[[ RECORDS TO USE, beginning ]]

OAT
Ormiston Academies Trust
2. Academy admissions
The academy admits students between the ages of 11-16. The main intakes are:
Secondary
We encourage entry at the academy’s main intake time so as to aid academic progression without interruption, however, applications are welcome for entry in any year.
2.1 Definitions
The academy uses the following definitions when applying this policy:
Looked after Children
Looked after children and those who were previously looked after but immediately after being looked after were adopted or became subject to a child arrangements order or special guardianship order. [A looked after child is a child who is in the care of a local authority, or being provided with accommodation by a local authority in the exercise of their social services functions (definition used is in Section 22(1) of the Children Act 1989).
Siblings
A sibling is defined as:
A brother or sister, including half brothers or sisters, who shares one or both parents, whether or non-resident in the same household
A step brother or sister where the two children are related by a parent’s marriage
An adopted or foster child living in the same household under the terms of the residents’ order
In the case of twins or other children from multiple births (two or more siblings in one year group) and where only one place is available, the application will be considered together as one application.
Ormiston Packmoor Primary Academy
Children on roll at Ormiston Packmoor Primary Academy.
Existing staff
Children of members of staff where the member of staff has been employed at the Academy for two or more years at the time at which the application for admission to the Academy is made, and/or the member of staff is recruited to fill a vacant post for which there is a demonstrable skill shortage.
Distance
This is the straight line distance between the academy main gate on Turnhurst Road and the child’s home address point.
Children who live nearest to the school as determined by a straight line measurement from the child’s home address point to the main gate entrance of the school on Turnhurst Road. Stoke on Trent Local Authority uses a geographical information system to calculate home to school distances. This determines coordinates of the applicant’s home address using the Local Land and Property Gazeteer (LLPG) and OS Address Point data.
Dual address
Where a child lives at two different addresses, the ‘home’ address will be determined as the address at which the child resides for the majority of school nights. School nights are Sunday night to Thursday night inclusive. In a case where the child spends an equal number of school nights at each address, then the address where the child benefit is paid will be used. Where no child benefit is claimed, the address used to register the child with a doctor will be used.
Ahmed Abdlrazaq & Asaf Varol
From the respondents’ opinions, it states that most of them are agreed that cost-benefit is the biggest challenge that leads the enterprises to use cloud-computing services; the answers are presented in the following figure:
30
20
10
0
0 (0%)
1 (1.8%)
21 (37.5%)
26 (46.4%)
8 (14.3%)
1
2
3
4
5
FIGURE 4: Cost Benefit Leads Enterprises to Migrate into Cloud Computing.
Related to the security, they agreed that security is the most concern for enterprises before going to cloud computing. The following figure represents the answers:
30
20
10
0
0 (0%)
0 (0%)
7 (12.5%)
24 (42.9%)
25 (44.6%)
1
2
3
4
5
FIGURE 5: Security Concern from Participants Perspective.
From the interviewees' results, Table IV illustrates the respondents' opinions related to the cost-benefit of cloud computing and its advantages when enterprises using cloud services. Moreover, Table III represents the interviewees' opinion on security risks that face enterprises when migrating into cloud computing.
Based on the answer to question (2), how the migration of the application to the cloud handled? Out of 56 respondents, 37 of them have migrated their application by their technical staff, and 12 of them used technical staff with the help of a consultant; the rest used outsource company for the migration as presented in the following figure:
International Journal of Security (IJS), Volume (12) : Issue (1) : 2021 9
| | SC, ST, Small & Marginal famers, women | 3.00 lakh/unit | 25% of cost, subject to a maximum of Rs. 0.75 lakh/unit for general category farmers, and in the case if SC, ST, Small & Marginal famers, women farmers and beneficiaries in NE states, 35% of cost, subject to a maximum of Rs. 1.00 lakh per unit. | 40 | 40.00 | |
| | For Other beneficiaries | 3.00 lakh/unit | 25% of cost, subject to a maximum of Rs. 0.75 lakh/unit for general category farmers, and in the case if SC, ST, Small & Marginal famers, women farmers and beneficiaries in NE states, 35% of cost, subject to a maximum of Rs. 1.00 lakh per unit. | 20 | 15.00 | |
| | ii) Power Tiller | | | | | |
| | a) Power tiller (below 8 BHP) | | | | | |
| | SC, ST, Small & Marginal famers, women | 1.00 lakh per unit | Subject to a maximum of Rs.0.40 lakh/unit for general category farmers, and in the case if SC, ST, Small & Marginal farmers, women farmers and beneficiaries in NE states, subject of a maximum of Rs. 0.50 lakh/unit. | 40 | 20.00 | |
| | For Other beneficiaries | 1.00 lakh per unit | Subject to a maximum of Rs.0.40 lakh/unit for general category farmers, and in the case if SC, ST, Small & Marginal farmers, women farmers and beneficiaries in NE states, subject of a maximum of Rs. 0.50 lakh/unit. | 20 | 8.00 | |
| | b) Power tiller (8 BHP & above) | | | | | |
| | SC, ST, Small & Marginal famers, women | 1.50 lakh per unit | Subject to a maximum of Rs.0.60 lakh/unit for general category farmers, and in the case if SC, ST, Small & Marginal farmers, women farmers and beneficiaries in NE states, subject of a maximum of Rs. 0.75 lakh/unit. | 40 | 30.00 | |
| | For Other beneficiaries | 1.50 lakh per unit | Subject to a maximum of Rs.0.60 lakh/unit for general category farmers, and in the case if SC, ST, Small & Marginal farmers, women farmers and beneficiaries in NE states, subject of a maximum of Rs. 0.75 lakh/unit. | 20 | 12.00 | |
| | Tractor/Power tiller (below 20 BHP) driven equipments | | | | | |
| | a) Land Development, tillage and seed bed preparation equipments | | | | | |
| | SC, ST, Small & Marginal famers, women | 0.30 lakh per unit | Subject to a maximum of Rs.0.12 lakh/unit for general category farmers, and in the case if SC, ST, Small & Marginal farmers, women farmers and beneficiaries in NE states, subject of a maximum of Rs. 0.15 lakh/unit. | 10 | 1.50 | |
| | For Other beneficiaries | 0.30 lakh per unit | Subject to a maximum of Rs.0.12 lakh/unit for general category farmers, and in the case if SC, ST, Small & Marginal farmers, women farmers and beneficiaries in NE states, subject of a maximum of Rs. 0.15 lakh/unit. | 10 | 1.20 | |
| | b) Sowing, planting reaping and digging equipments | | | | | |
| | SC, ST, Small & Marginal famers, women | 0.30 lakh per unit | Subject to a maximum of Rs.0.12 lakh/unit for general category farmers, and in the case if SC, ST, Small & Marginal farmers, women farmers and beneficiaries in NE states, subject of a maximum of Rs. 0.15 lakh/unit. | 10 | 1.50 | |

[[ RECORDS TO USE, end ]]

→ EXERCISE DESCRIPTION: Up to and including the line with "A sibling is", transcribe the entries above exactly, starting from their first line.

→ RESPONSE TO THE EXERCISE:
OAT
Ormiston Academies Trust
2. Academy admissions
The academy admits students between the ages of 11-16. The main intakes are:
Secondary
We encourage entry at the academy’s main intake time so as to aid academic progression without interruption, however, applications are welcome for entry in any year.
2.1 Definitions
The academy uses the following definitions when applying this policy:
Looked after Children
Looked after children and those who were previously looked after but immediately after being looked after were adopted or became subject to a child arrangements order or special guardianship order. [A looked after child is a child who is in the care of a local authority, or being provided with accommodation by a local authority in the exercise of their social services functions (definition used is in Section 22(1) of the Children Act 1989).
Siblings
A sibling is defined as:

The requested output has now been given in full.